**Requirement A:** Give each distinct hyphenated word in the p-valuation excerpt that begins with "p-", listing each only once.
**Requirement B:** According to the p-valuation excerpt, how is the p-adic filtration on M_n(Z_p) obtained?
**Requirement C:** Reproduce the part of the p-valuation excerpt starting at "We define the" and ending at "on all entries.".

**Excerpted text:**
We define the $p$-valuation $\omega$ on $G = GL_n^1(\mathbb Z_p)$ coming from the $p$-adic filtration on $M_n(\mathbb Z_p)$ given by taking the minimum over the usual $p$-adic filtration on all entries.

Finally:

We say a $p$-valued group, $(G, \omega)$ is $p$-saturated if $\forall g \in G, \omega(g) > 1 + \frac{1}{p-1}, \; \; \exists h \in G, h^p = g $

I asked to show that our $(G, \omega)$ is $p$-saturated, where $p$ is an odd prime.

**Raw data:**
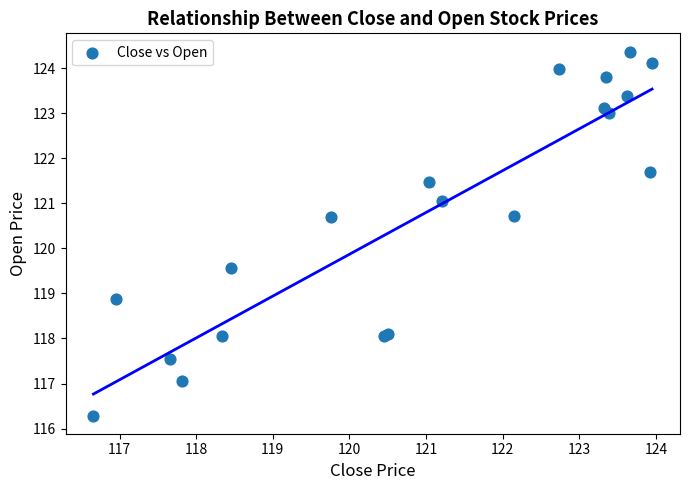

What Y value in the scatter plot is closest to 120?

119.6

**Your solution A:** p-valuation, p-adic, p-valued, p-saturated

**Your solution B:** By taking the minimum over the usual p-adic filtration on all entries.

**Your solution C:**
We define the $p$-valuation $\omega$ on $G = GL_n^1(\mathbb Z_p)$ coming from the $p$-adic filtration on $M_n(\mathbb Z_p)$ given by taking the minimum over the usual $p$-adic filtration on all entries.